Say you start out with $A=\left\{3,−1,0,0\right\}$, run fft()
and end up with $B=\left\{2,3+j,4,3-j\right\}$.
What specific steps would need to be done to obtain $A=\left\{3,−1,0,0\right\}$ again using some pre-calculation on $B$, then fft()
, then maybe post-calculation steps before obtaining $A$? I have heard that this is possible but have not been able to work out how.
Answer
We want to do inverse DFT: $$ x(k) = \frac{1}{\sqrt{N}}\sum_n y(n) e^{j 2\pi kn/N}, $$ but can only do forward DFT. So let's try to make it "look" like a forward DFT. Note that we want a minus sign in the complex exponential.
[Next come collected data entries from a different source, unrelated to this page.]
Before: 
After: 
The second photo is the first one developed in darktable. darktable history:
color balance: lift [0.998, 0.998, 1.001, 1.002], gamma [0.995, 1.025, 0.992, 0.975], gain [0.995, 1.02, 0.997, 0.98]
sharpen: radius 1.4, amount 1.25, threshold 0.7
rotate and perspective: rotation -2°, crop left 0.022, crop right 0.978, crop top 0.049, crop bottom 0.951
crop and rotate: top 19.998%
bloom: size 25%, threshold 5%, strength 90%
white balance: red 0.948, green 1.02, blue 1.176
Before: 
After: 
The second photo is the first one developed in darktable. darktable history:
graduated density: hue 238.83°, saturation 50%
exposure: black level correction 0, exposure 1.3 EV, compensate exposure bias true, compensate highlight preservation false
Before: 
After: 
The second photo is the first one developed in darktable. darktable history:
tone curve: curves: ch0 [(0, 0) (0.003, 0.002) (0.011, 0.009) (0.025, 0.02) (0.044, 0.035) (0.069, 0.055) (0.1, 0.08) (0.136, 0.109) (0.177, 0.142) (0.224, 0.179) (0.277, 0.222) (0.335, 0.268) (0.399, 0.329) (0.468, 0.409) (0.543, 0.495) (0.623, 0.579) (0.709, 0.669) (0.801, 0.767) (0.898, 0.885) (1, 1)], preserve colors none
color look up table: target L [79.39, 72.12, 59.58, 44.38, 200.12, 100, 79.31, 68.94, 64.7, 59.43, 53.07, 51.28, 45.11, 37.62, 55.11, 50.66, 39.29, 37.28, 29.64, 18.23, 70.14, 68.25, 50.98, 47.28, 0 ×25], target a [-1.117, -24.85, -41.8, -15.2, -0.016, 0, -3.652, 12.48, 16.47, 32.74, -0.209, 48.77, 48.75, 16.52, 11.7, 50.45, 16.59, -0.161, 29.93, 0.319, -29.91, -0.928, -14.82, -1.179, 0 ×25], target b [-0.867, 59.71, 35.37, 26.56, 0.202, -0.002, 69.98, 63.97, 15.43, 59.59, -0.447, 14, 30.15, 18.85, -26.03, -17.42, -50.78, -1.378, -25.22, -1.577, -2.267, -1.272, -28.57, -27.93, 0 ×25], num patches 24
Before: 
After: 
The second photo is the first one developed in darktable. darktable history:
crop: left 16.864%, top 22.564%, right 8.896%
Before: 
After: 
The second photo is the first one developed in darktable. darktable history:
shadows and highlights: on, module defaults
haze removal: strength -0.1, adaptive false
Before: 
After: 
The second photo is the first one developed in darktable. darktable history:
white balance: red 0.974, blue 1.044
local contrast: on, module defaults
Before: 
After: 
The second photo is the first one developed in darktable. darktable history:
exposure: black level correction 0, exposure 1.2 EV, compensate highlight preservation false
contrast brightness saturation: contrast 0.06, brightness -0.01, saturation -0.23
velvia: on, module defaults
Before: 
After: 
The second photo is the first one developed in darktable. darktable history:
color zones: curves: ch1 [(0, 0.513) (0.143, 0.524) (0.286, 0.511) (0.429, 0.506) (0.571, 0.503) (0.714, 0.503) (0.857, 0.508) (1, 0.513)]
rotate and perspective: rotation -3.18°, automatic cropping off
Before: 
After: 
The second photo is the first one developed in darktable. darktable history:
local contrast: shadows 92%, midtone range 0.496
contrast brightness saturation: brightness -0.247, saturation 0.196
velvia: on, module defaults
We can introduce it via complex conjugation: $$ \overline{x(k)} = \frac{1}{\sqrt{N}}\sum_n \overline{y(n)} e^{-j 2\pi kn/N}, $$ That is starting to look like a forward DFT now! So the recipe is:
- Complex conjugate the given sequence that we want to inverse DFT
- Calculate its forward DFT
- Calculate complex conjugate of the result.
That gives you the inverse DFT of the original sequence.
(Note that I cheated a little bit on the scaling factor to make it easier!)